I Longobardi in Italia

Al loro arrivo in Italia i Longobardi entrarono in contatto con la realtà culturale di un territorio divenuto crocevia strategico tra occidente e oriente, un tempo cuore dell’Impero romano e ora sede della cristianità. La stabilizzazione sul territorio italiano portò al confronto con la popolazione locale, determinando un lento processo di integrazione che diede vita a una cultura nuova, capace di armonizzare la tradizione germanica con quella classica e romano-cristiana.

Il rapporto con l’antico che si venne a creare fu sfruttato dalle élites longobarde per legittimare il proprio crescente potere. E’ ai Longobardi infatti che oggi si attribuisce un ruolo determinante nel passaggio tra la Classicità e il Medioevo: essi contribuirono a elaborare e diffondere le espressioni culturali, artistiche, politiche e religiose che dal territorio italiano si diffusero in Europa, anticipando la renovatio culturale attribuita ai carolingi.

::::

◆ Compiti da svolgere
a) Secondo il testo sui Longobardi in Italia, quale rinnovamento culturale fu anticipato dai Longobardi?
b) Trascriva fedelmente un passo del testo sui Longobardi in Italia, cominciando dalle parole "Al loro arrivo" e fermandosi dopo le parole "classica e romano-cristiana.".
c) Scriva il seguito del testo sui Longobardi in Italia, riprendendo subito dopo la sua ultima frase.

◆ Dati

::::

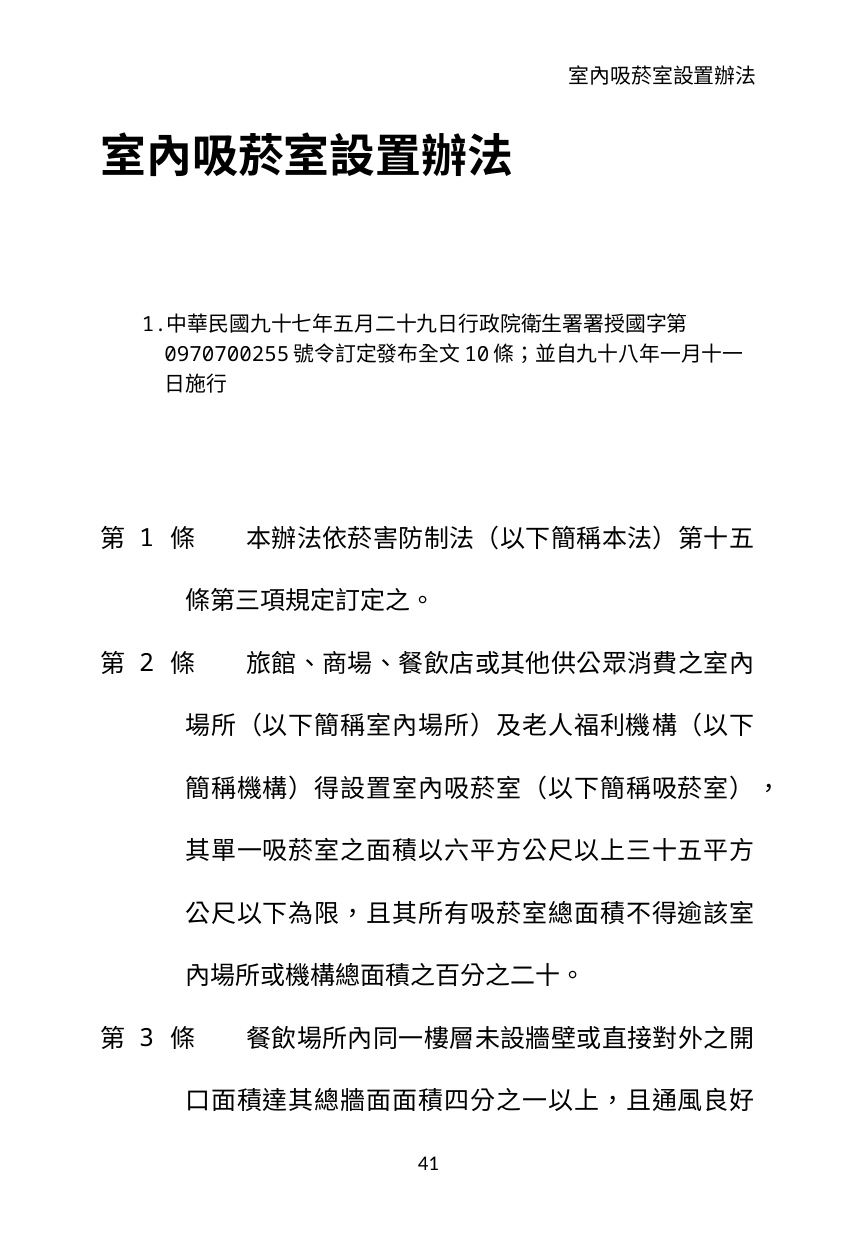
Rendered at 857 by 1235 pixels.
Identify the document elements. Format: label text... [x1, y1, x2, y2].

::::

◆ Risposte ai compiti
a) La renovatio culturale attribuita ai carolingi.

b)
Al loro arrivo in Italia i Longobardi entrarono in contatto con la realtà culturale di un territorio divenuto crocevia strategico tra occidente e oriente, un tempo cuore dell’Impero romano e ora sede della cristianità. La stabilizzazione sul territorio italiano portò al confronto con la popolazione locale, determinando un lento processo di integrazione che diede vita a una cultura nuova, capace di armonizzare la tradizione germanica con quella classica e romano-cristiana.

c)
Il regno longobardo in Italia

Nel 568 i Longobardi, guidati da Alboino, dalla Pannonia giunsero in Italia. Al loro arrivo in Italia i Longobardi erano un popolo in armi guidati da un’aristocrazia di cavalieri e da un re guerriero eletto tra le fila dell’esercito. Occupato il Friuli, estesero progressivamente il proprio dominio su gran parte del territorio nazionale, dando vita a un regno indipendente in grado di contrapporsi al dominio bizantino. Apparteneva ai Longobardi tutto il nord della Penisola ad eccezione delle coste della Liguria e del Veneto; al centro e al sud si formarono invece i ducati di Spoleto e di Benevento.
I Bizantini conservarono i territori dell’esarcato di Ravenna e il cosiddetto “corridoio bizantino” che collegava Ravenna con Roma e divideva il regno longobardo in due parti: la Langobardia Major a nord e la Langobardia Minor a sud. Nel 572 la capitale del regno fu posta a Pavia, ma per ancora un decennio il dominio longobardo fu retto dai numerosi ducati che godevano di ampia autonomia.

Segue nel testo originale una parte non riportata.